Performing Power and Individualism on American and German Stages takes an intersectional, interdisciplinary, and intertextual approach to whiteness, critical race theory, and transnationalism. In light of the intertwined history of the United States and Germany for over 200 years, this course sets out to examine the contemporary moment in light of this history. This course will apply theory to theatre texts, performances, audio-visual materials, and other writings. This course consists of six modules that attempt to examine how whiteness works to remain a non-racialized subject position in order to protect and reify expectations of white privilege. Since whiteness uses “the other” in order to define itself, this course will rely and lean upon non-white voices to mark whiteness. Because whiteness persists in the contemporary, this course will identify and examine strategies for marking, unmasking, and undermining whiteness.

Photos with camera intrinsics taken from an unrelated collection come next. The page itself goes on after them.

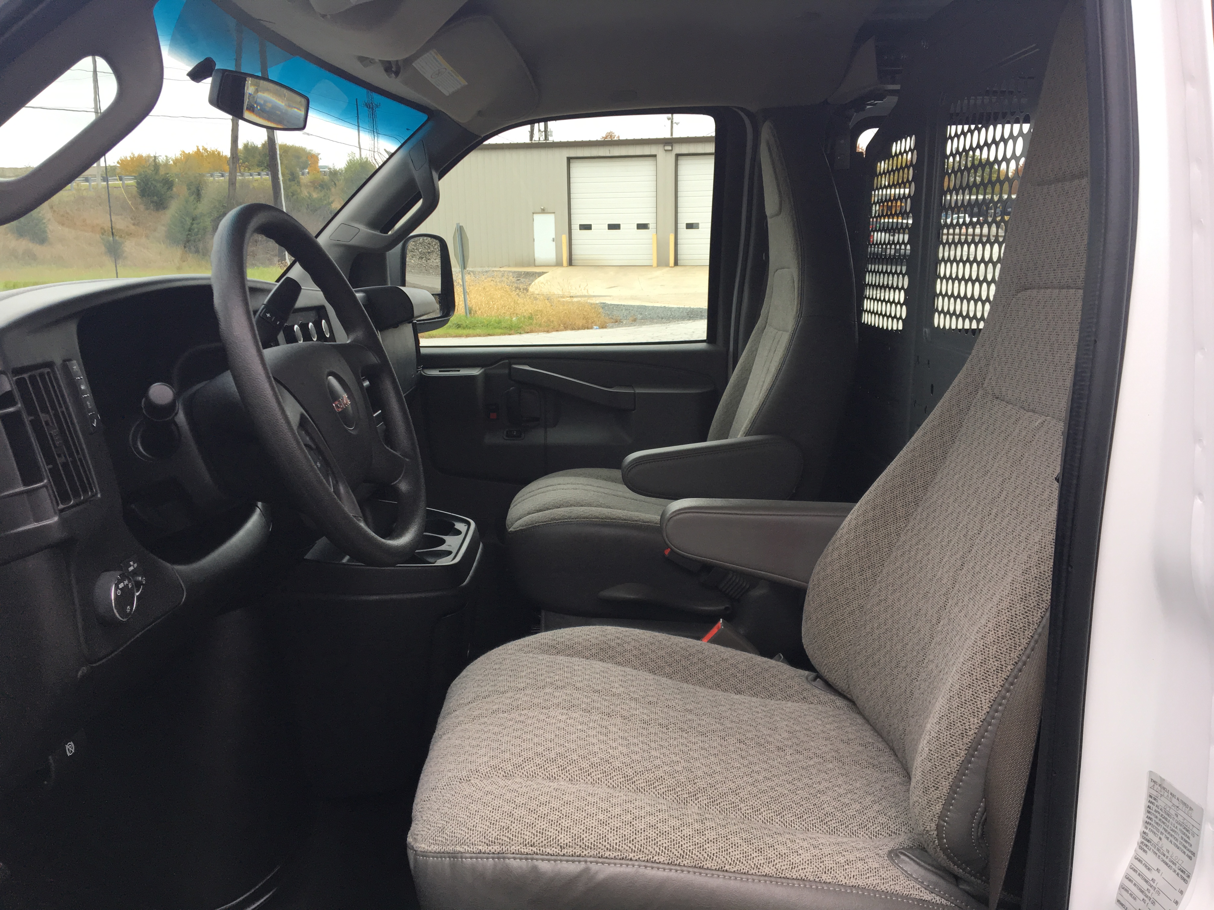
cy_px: 455
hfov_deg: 61.7
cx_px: 607
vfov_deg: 48.2
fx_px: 1017
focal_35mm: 29
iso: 40
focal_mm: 4.15
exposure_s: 1/120
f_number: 2.2
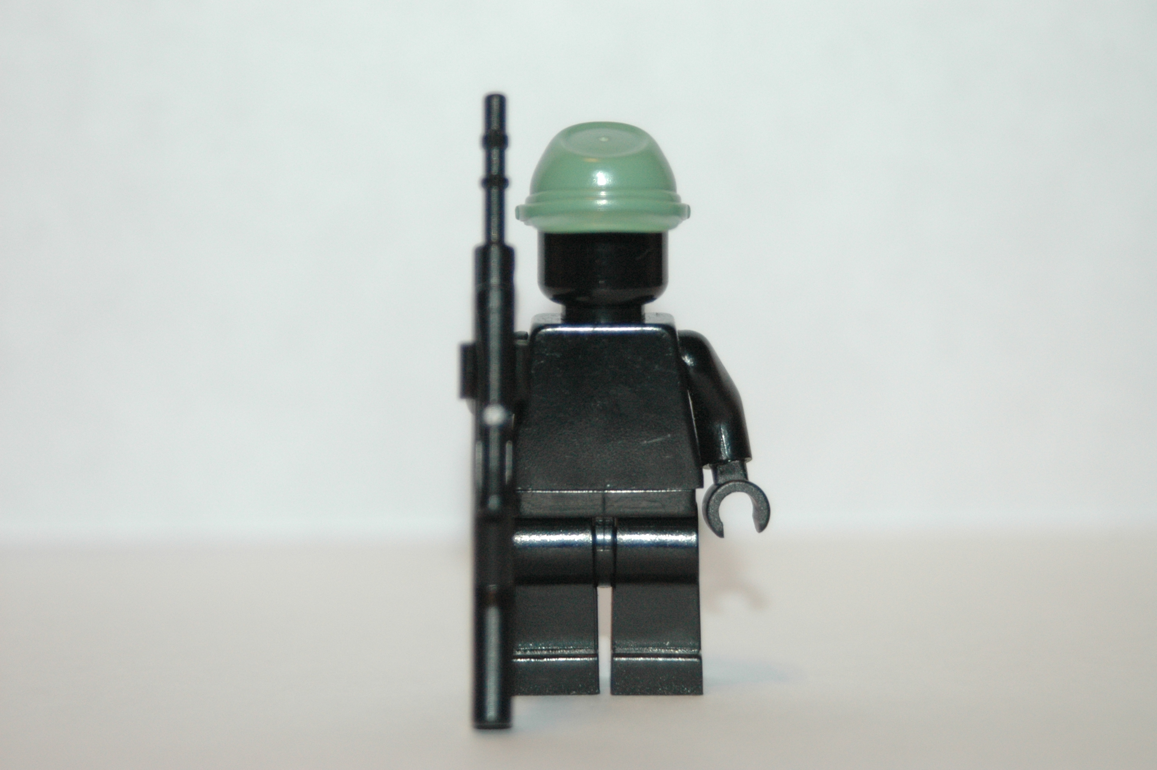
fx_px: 4431
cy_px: 385
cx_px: 578
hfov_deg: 14.9
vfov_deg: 9.9
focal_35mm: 138
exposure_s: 1/60
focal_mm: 92
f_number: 5.6
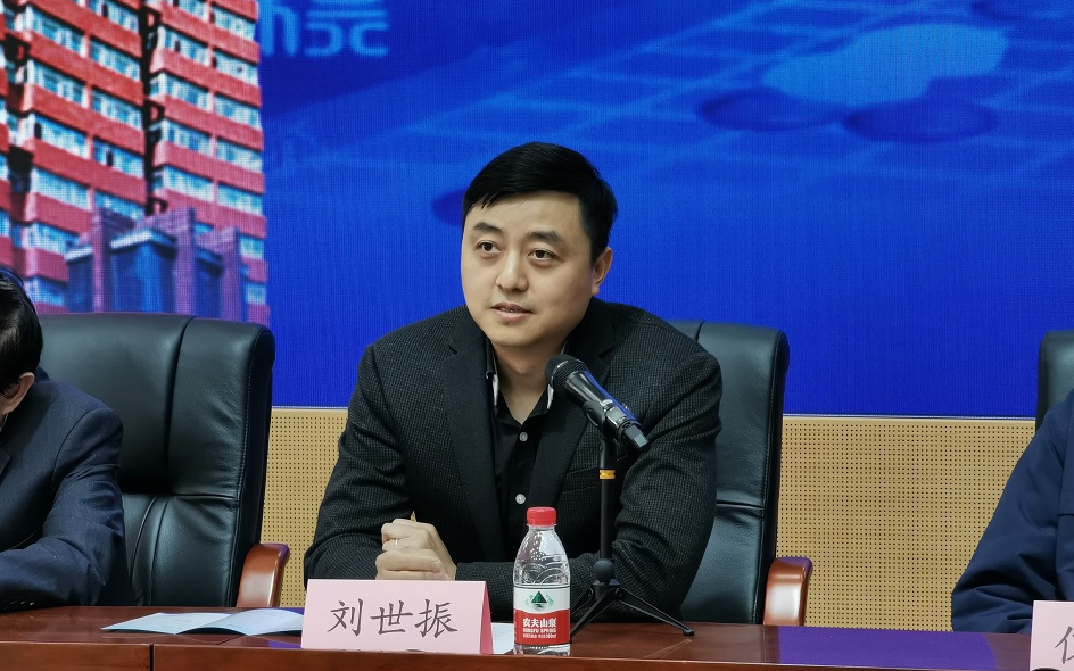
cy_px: 388
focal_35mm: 144
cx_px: 535
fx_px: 4215
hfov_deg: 14.5
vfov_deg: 9.1
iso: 250
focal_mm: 14.46
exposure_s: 1/33.3
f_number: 3.4
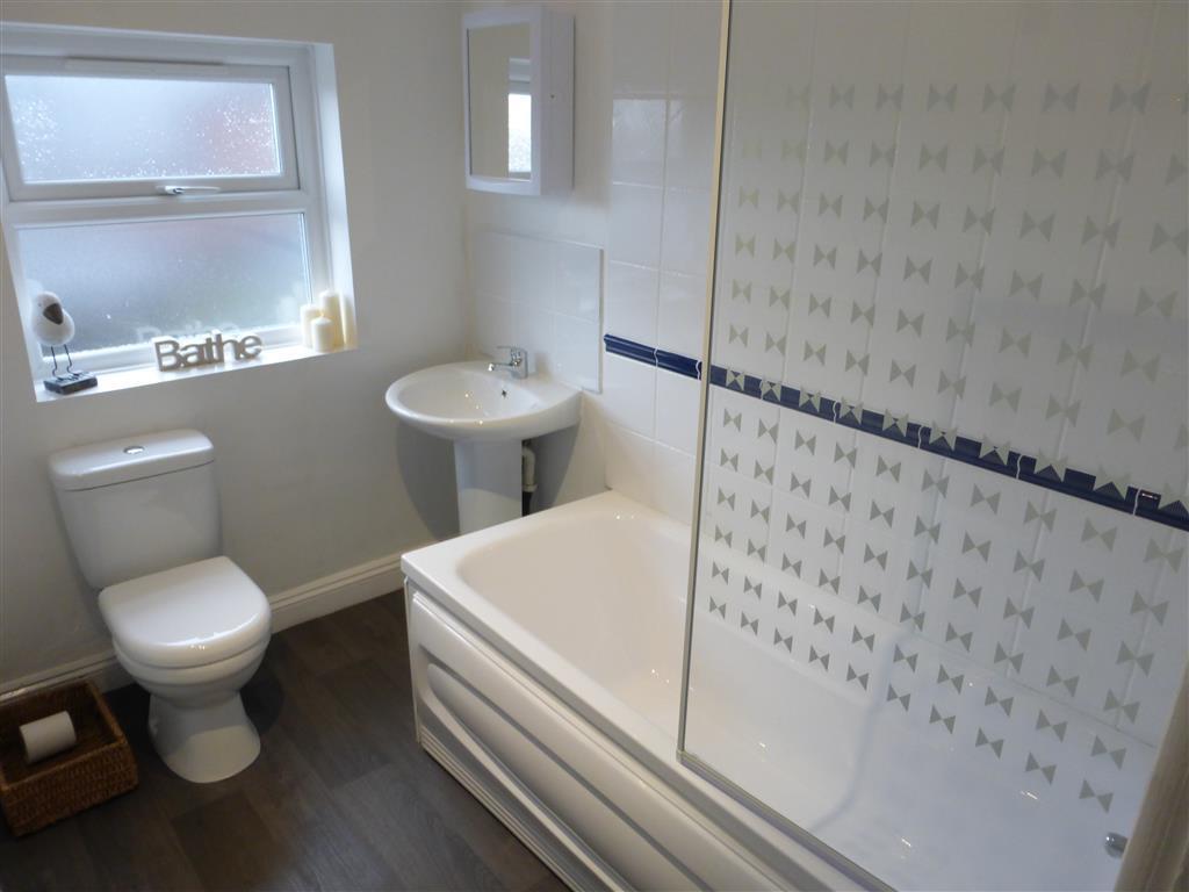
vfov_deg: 54.9
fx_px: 859
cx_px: 594
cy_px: 446
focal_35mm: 25
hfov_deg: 69.4
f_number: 3.3
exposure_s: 1/60
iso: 200
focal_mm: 4.3
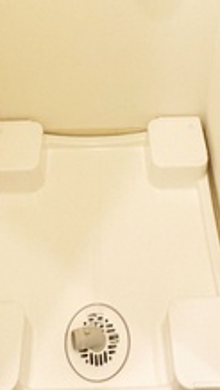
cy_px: -64
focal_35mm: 49
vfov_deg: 34.6
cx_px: 103
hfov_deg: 24.5
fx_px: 507
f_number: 2.2
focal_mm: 2.22
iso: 100
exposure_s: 1/100
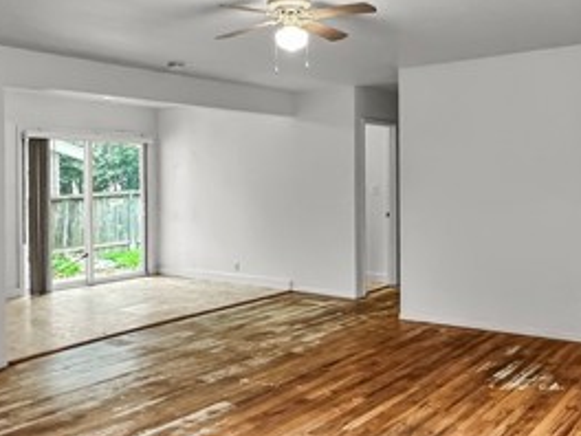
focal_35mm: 34
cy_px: 324
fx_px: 571
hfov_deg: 53.7
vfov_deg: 40.7
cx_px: 337
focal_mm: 2.22
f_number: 2.2
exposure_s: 1/100
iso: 250
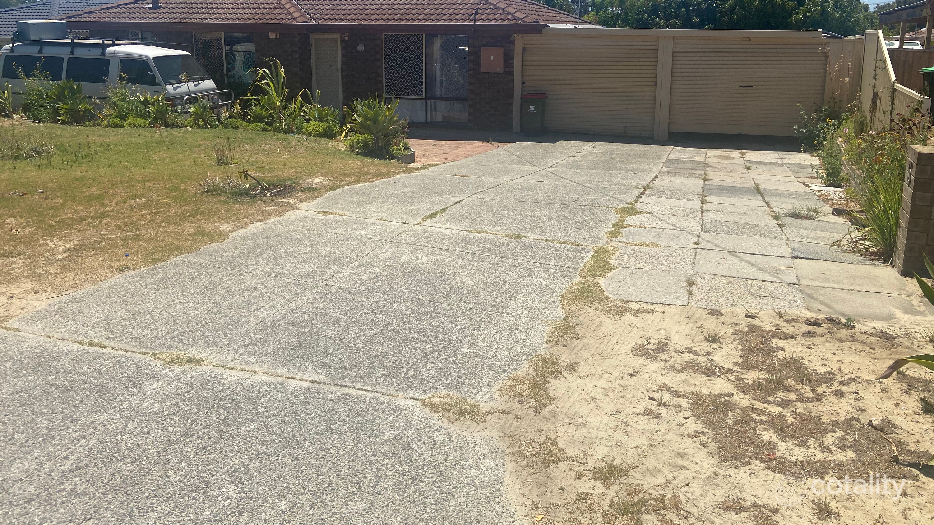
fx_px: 718
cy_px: 169
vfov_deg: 39.6
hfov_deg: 66.1
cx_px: 460
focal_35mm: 29
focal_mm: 4.25
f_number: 1.8
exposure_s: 1/4808
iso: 32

Module 2 (part 2) - Late 20th Century American and German Performance

In the section part of module 2, which examines whiteness in the last half of the 20th century, we read David Roediger's Colored White, and Eric Goldstein's The Price of Whiteness. We were able to examine in which ways masculinity surfaced in these works, as well as in Mamet's Oleanna and the documentary Hollywoodism. In addition to, or in place of, the prompts in the syllabus, how is masculinity linked to whiteness? Use this opportunity to even pull in past modules. For instance, how does masculinity, as linked to whiteness, remain unmarked?